Affiliation:
1. Department of Biology Faculty of Basic Sciences Lahijan Branch Islamic Azad University Lahijan Guilan Iran
2. Department of Microbiology Faculty of Basic Sciences Lahijan Branch Islamic Azad University Lahijan Guilan Iran
3. Department of Biology University of Guilan Rasht Iran
Abstract
AbstractEncapsulating drugs in poly(lactic‐co‐glycolic acid) (PLGA) nanoparticles can provide a gradual and consistent drug release. Herein, diclofenac sodium‐encapsulated PLGA nanoparticles (DS‐PLGA NPs) were synthesized, characterized, and their effects on bacterial proteolysis and elastolytic activity were evaluated using skim milk agar plate, elastin‐congo red, and staphylolysin disk susceptibility assays.
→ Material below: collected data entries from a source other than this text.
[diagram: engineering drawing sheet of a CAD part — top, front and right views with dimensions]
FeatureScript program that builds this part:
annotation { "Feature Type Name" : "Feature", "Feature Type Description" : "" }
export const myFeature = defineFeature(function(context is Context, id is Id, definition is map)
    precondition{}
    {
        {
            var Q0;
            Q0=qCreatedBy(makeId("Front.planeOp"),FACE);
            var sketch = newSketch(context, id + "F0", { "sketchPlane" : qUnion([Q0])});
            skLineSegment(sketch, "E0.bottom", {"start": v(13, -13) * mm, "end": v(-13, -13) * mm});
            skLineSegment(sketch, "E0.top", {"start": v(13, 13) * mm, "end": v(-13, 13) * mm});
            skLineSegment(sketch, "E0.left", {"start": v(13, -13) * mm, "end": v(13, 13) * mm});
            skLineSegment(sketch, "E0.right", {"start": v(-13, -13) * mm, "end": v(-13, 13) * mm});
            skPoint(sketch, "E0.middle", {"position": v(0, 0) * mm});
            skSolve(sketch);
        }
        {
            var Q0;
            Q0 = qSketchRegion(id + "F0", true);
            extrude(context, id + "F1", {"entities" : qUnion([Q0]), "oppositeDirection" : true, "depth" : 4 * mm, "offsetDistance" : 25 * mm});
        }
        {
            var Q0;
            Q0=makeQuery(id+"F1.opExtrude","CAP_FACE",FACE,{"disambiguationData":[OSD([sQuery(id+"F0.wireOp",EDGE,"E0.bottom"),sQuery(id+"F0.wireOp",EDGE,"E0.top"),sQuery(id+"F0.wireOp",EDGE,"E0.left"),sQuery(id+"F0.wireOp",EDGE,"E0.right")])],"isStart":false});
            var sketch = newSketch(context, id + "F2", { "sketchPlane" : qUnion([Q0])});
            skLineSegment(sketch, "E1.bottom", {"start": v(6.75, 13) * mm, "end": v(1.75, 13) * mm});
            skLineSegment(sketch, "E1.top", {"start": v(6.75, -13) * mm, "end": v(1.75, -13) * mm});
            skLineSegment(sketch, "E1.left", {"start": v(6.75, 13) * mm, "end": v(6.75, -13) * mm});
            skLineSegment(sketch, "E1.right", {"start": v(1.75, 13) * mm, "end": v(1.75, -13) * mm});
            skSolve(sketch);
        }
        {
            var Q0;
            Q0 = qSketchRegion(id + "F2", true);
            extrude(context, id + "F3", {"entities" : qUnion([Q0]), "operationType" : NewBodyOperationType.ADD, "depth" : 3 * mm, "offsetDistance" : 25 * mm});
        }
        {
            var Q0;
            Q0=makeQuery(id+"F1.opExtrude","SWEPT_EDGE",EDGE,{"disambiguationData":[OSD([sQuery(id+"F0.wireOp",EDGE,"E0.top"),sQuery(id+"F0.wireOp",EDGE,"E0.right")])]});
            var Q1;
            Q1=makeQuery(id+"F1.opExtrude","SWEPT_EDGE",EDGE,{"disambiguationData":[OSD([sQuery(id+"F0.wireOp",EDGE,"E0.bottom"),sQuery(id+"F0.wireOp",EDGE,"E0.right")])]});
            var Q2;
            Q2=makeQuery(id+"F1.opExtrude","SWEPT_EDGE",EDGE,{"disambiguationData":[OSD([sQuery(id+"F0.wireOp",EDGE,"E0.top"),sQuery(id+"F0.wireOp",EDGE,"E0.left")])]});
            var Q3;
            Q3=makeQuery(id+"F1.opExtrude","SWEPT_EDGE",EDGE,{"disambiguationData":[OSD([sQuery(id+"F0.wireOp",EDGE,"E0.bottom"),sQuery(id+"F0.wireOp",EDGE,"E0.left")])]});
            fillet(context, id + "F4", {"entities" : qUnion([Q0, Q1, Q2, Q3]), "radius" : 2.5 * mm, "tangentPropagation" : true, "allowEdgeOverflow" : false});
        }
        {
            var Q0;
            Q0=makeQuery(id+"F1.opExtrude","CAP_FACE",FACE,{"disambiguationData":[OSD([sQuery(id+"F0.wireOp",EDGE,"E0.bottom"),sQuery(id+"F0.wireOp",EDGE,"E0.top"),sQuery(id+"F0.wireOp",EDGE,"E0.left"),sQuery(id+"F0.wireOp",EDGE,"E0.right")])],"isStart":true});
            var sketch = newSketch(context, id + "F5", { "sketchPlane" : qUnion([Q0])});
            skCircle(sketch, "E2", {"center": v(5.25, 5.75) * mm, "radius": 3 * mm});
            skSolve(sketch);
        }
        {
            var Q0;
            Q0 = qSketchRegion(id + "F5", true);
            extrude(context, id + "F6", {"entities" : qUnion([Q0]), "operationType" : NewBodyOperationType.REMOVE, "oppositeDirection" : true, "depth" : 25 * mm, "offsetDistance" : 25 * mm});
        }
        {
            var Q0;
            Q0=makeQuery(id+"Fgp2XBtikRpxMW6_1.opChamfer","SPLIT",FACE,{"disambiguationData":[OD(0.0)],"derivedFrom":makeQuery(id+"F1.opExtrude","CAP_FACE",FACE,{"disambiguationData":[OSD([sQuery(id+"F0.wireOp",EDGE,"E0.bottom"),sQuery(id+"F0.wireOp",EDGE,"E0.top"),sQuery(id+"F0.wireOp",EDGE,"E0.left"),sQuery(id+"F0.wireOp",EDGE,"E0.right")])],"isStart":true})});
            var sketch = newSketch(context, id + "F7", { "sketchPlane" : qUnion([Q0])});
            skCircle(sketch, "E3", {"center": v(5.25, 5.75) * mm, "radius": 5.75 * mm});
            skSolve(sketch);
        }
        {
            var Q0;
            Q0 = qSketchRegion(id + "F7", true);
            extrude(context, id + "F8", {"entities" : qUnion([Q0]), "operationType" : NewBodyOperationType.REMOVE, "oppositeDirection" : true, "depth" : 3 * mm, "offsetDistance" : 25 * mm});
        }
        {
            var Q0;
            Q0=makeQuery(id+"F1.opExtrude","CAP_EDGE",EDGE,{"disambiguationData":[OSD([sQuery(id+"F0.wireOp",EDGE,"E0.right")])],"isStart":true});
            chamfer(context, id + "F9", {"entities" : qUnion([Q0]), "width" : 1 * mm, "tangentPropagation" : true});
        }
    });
Quantitative PCR was employed to examine the effect of nanoparticles on the expression of lasA/B genes. The DS‐PLGA NPs displayed spherical morphology with an average size of 86 nm, zeta potential of ‐15.2 mV, and DLS size of 124.6 nm. At a sub‐inhibitory concentration, DS‐PLGA NPs inhibited bacterial elastolytic activity by 41.6 to 62.1% during 30–180 min of incubation. The elastolytic curve slopes of samples from PLGA and DS‐PLGA treated groups were respectively 0.0714 and 0.0380 activity/min, indicating a significant reduction of bacterial extracellular elastases by DS‐PLGA NPs. Exposure of bacteria to a sub‐inhibitory concentration of the nanoparticles attenuated the expression of the lasA and lasB genes by 0.21 and 0.31 folds, respectively. Attenuation of the proteolytic activity of P. aeruginosa suggests that the antivirulence potential of the DS‐PLGA NPs along with the anti‐inflammatory properties of diclofenac sodium, can be considered for the treatment of acute and chronic P. aeruginosa infections.